=== SUPPLIED DATA ===

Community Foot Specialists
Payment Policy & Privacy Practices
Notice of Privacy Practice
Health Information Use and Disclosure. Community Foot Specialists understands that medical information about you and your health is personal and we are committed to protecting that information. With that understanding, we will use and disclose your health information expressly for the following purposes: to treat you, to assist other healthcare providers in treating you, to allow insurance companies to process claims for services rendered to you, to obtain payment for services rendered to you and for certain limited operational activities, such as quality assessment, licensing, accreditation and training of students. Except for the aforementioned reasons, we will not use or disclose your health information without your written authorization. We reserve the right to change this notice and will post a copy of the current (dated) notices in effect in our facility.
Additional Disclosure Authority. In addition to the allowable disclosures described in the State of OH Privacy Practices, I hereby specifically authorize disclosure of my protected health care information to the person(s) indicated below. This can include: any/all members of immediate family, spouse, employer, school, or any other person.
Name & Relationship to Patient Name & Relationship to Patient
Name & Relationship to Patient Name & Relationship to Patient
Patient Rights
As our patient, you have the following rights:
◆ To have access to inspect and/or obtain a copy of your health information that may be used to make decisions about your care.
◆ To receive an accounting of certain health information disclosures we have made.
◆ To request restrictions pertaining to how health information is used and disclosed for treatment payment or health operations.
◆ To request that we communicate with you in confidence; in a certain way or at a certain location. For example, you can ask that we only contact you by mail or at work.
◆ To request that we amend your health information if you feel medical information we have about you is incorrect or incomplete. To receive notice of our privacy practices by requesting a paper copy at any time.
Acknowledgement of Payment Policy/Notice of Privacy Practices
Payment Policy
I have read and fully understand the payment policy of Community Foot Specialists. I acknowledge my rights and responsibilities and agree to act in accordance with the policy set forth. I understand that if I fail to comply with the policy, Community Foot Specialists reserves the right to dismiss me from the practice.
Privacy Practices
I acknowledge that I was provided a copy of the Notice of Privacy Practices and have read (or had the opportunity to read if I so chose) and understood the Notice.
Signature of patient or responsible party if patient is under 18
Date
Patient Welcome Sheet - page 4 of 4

===

TASK ITEM: The full set of entries must be restated exactly, with none omitted.

OUTPUT OF THE TASK:
Community Foot Specialists
Payment Policy & Privacy Practices
Notice of Privacy Practice
Health Information Use and Disclosure. Community Foot Specialists understands that medical information about you and your health is personal and we are committed to protecting that information. With that understanding, we will use and disclose your health information expressly for the following purposes: to treat you, to assist other healthcare providers in treating you, to allow insurance companies to process claims for services rendered to you, to obtain payment for services rendered to you and for certain limited operational activities, such as quality assessment, licensing, accreditation and training of students. Except for the aforementioned reasons, we will not use or disclose your health information without your written authorization. We reserve the right to change this notice and will post a copy of the current (dated) notices in effect in our facility.
Additional Disclosure Authority. In addition to the allowable disclosures described in the State of OH Privacy Practices, I hereby specifically authorize disclosure of my protected health care information to the person(s) indicated below. This can include: any/all members of immediate family, spouse, employer, school, or any other person.
Name & Relationship to Patient Name & Relationship to Patient
Name & Relationship to Patient Name & Relationship to Patient
Patient Rights
As our patient, you have the following rights:
◆ To have access to inspect and/or obtain a copy of your health information that may be used to make decisions about your care.
◆ To receive an accounting of certain health information disclosures we have made.
◆ To request restrictions pertaining to how health information is used and disclosed for treatment payment or health operations.
◆ To request that we communicate with you in confidence; in a certain way or at a certain location. For example, you can ask that we only contact you by mail or at work.
◆ To request that we amend your health information if you feel medical information we have about you is incorrect or incomplete. To receive notice of our privacy practices by requesting a paper copy at any time.
Acknowledgement of Payment Policy/Notice of Privacy Practices
Payment Policy
I have read and fully understand the payment policy of Community Foot Specialists. I acknowledge my rights and responsibilities and agree to act in accordance with the policy set forth. I understand that if I fail to comply with the policy, Community Foot Specialists reserves the right to dismiss me from the practice.
Privacy Practices
I acknowledge that I was provided a copy of the Notice of Privacy Practices and have read (or had the opportunity to read if I so chose) and understood the Notice.
Signature of patient or responsible party if patient is under 18
Date
Patient Welcome Sheet - page 4 of 4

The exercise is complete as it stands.